Before I begin, don’t be fooled. I wish I could speak volumes on the delicious, creamy, frothy, sweet, spiced, fragranced pumpkin spiced lattes that I have had here, but I cannot. While they have just about EVERYTHING you can imagine within a twenty-minute walk (including NERF balls that Sean is planning on using in his classroom… I’ll let him explain), I have been craving those fall flavors that only the Midwestern seasons can provide.
Pumpkin spice lattes, orchard-fresh apples, honey-comb honey sticks, farmer’s market hot spicy cheesy bread, Sunday morning kringle, and of course, the coming season of the Oktoberfests…
It’s official: These are the first things that I miss! (Aside from my family, but inanimate objects are so much easier to put into words.) I have been eating hummus, baklava, stuffed grape leaves, tahini, babba ganoush, and falafel so much that it makes the Middle East Feast at Trader Joe’s look pathetic. But it’s the things that make Wisconsin so very fall-weathery that I miss right now. Thus is the explanation for the latter half of this blog title. Now I shall move on.
Another mantissa that I’d like to treat you to that is Wisconsin-themed is a little surprise I found this morning while walking into the middle school office. Apparently they got their supply shipment over the weekend, and there were at LEAST forty boxes stacked floor to ceiling. The very first thing I saw was scrawled across the front of each box in size 72 blue cursive font, the name “NASCO”. That’s right! All the way in Kuwait they buy their school supplies from Nasco in Fort Atkinson, Wisconsin! Below the company name was the line, “Fort Atkinson, Wisconsin”. I, of course, started grinning like an idiot and stopped myself short before I blurted out the most touristy-annoying lines to the poor secretaries who were up to their elbows in tardies. I will bring my camera with me next time to document this phenomenon. Nasco in Kuwait, I can’t believe it.
Speaking of camera, let’s get on to this post’s photographs! In case you didn’t know—and I just found this out a few days ago—Friday is the holy day in Islam. As a result, our weekends fall on Friday & Saturday, and our first day of the workweek is Monday. That being said, this Friday I went to one of the most interesting places I’d been to so far while in Kuwait, which is called the Friday Market. With the word “market” in it’s title, you’re probably picturing a sand lot with crates of chickens and old refrigerators for sale. Combine that preconception with the State Fair grounds and you’ve got a fairly accurate idea.
This place was HUGE! It’s an open-air market that sells everything from sunglasses, JLo perfume, Gulf War memorabilia, to used and new furniture from India to China. They also sell some of the most beautiful textiles, carpets, and fabrics I have ever seen.

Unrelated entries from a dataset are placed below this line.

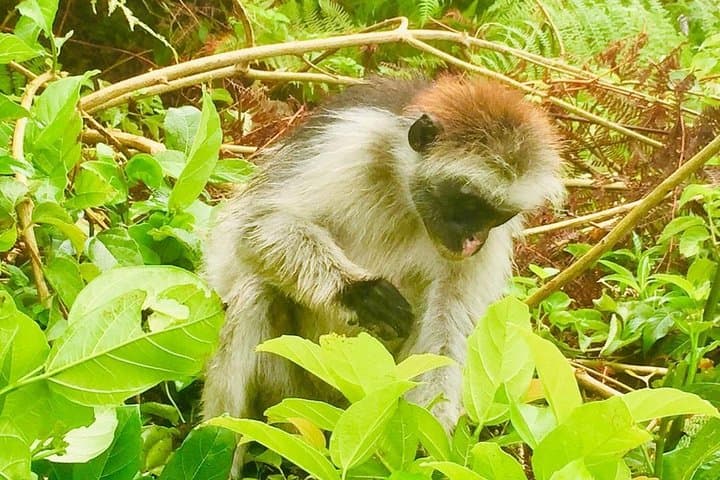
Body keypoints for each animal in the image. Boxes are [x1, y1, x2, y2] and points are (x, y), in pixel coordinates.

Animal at [201, 75, 564, 433]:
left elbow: (447, 329)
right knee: (257, 288)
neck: (406, 199)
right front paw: (359, 293)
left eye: (496, 216)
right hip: (294, 390)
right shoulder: (349, 143)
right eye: (468, 204)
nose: (474, 242)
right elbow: (252, 229)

When you get there, it’s a sensory overload. I immediately headed towards the old guy selling antiques, while Sean stepped back and said to himself, “Let’s take a fair look around and see what this whole place has to offer first.” And I’m glad he stopped me—by the end of our time at the Friday market, we bartered a $100 rug down to $25, I found a beautiful Indian skirt for $3.50, and did my first haggling ever all by myself for some Arabic fabric for our apartment!
We swore to ourselves that we’d go back. You can really buy anything you need there, and for a fraction of the price you’d find at any department store. If you look in the picture above, you see large, circular roofs, right? Under each roof is a “genre” of the market. Under one roof is ALL couches and ottomans, under another is ONLY coffee tables, under another is used clothing, under another is only gold, silver, metal, and brass, under another is curtains, under another is household appliances (and I mean ALL household appliances: generators, shower heads, mops, bidets, garbage cans, dish detergent, slippers, you name it), and under ANOTHER is artwork. And that’s just a list I made right now while thinking back on it; that’s only a fraction of what is there.
All in all, I think the Friday market could be an all-day event. We were only there for a few hours, but with enough water to keep you hydrated, a back-up camera battery, and an open mind, you could stay until dusk.